Pourquoi vouloir rassembler trois musées - Beaux-Arts, photographie et design - en un seul lieu ? me demandais-je. Pourquoi ne pas leur laisser à chacun leur individualité ? Il faut dire que j'avais entretenu un rapport affectueux avec l'ancienne demeure qui abritait le musée de l’Élysée, consacré à la photographie depuis 1985. Elle dominait un parc superbe qui descendait en pente douce vers le Léman. C'était un lieu paisible, inondé de lumière, sur lequel veillaient des arbres centenaires, un lieu où il faisait bon passer quelques heures en compagnie de tirages et d'artistes très divers.
Bref, je nourrissais de sérieux préjugés contre ce projet de plateforme trop uniformisateur à mon goût et il m'a fallu un temps fou pour accepter d'y mettre les pieds. Mais... sitôt que je suis arrivée sur le site la traditionnelle expression vaudoise m'est venue à l'esprit : j'ai été déçue en bien. L'esplanade était vaste. Les architectures épurées et les espaces convaincants. Les temps changent. La roue tourne. Je me suis laissée emporter et maintenant je m'y rends volontiers.

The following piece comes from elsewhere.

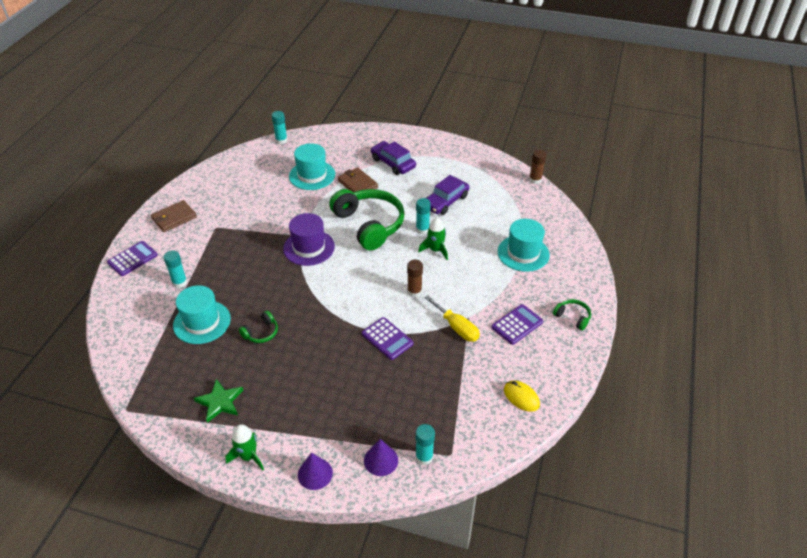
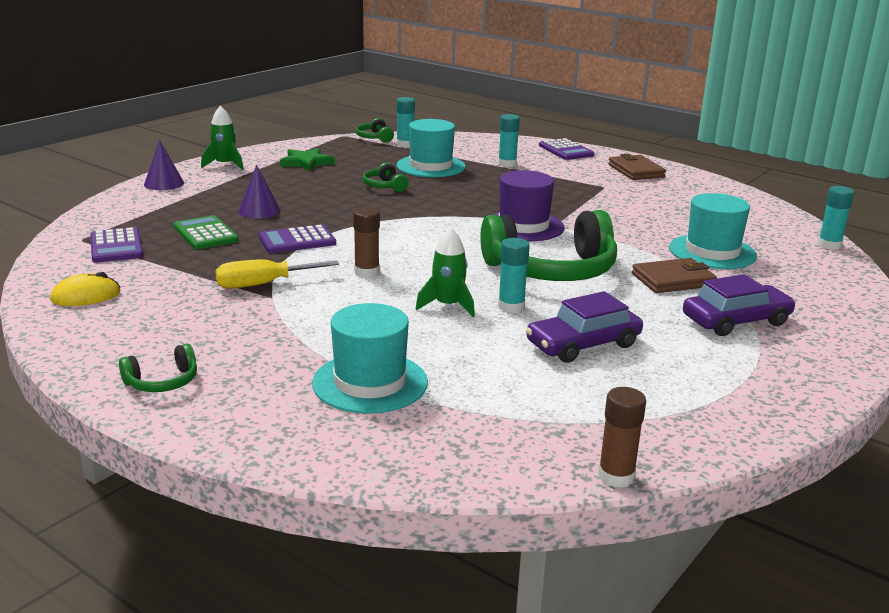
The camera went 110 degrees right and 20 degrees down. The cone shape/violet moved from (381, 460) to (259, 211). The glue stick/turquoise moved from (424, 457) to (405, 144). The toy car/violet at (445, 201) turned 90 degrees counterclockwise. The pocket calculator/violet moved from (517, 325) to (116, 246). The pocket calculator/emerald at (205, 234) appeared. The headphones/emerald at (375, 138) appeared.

patins à glace / Bois de Boulogne / 1956
En ce moment, parallèlement à la rétrospective exceptionnelle consacrée au japonais Daido Moriyama (dont je n'ai pas encore parlé, mais ça viendra) un espace est dédié à Sabine Weiss. J'ai déjà parlé ICI et ICI de cette étonnante photographe, décédée en 2021 à l'âge de 97 ans. Peu avant sa mort, elle a décidé de remettre ses archives au musée Photo Élysée, qui en assume l'imposant héritage :
Le fonds d'archives de Sabine Weiss comprend l'ensemble de ses négatifs (200'000), l'ensemble des planches contact (7'000), la plus grande partie des tirages vintages (2'700), la plus grande partie des tirages tardifs, dit modernes (2'000), les tirages de travail (3'500), environ 2'000 diapositives, et l'ensemble de la documentation, soit les archives presse, les critiques, les justificatifs, la correspondance, les films, les enregistrements. [extraits site musée]De quoi donner lieu à de multiples expositions. Pour l'instant, ce sont les débuts de la photographe artisane qui sont mis à l'honneur : son travail pour la mode et la publicité, ses premiers clichés dans les années 1950 à Paris et ailleurs. Une large place est laissée à ses témoignages. Outre des citations affichées sur les parois, on diffuse une vidéo réalisée durant ses dernières années où Sabine Weiss évoque le démarrage de sa carrière avec la simplicité et le naturel qui lui sont propres. Ça ne devait pas être simple pour une jeune femme (Suissesse de surcroit) d'arriver à cette époque dans le monde masculin de la photographie et de s'y faire une place. Mais la débutante avait un caractère bien trempé et une solide carapace et lors de l'interview, elle raconte ses anecdotes avec une belle vivacité.
cheval ruant porte de Vanvres / 1951
J'adore ces photographies. Elles ont le pouvoir de me mettre dans un drôle d'état : un mélange de nostalgie et de sérénité indéfinissable. Une envie de rire et de sourire. Un appel à la liberté vers toute sortes de possibles. La meilleure des thérapies en ces temps troubles.
Vendeurs de pain / Athènes / 1958
Terrain vague / Porte Saint-Cloud / 1950
"Je photographie pour fixer l'éphémère, fixer les hasards, garder en images ce qui va disparaître : gestes, attitudes, objets qui sont le témoignage de notre passage. L'appareil les ramasse, les fige au moment même où ils disparaissent. Ce sont quelques traces de ma vision sur notre époque."